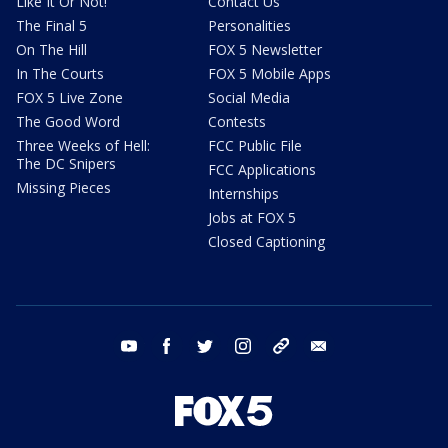
Like It Or Not!
Contact Us
The Final 5
Personalities
On The Hill
FOX 5 Newsletter
In The Courts
FOX 5 Mobile Apps
FOX 5 Live Zone
Social Media
The Good Word
Contests
Three Weeks of Hell:
FCC Public File
The DC Snipers
FCC Applications
Missing Pieces
Internships
Jobs at FOX 5
Closed Captioning
youtube
facebook
twitter
instagram
tiktok
email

☆ ☆ ☆ ☆ ☆ ☆ ☆

» **Work item**
Each entry above should be restated word for word, though no picture may appear in the copy.

» **Output below**
Like It Or Not!
Contact Us
The Final 5
Personalities
On The Hill
FOX 5 Newsletter
In The Courts
FOX 5 Mobile Apps
FOX 5 Live Zone
Social Media
The Good Word
Contests
Three Weeks of Hell:
FCC Public File
The DC Snipers
FCC Applications
Missing Pieces
Internships
Jobs at FOX 5
Closed Captioning
youtube
facebook
twitter
instagram
tiktok
email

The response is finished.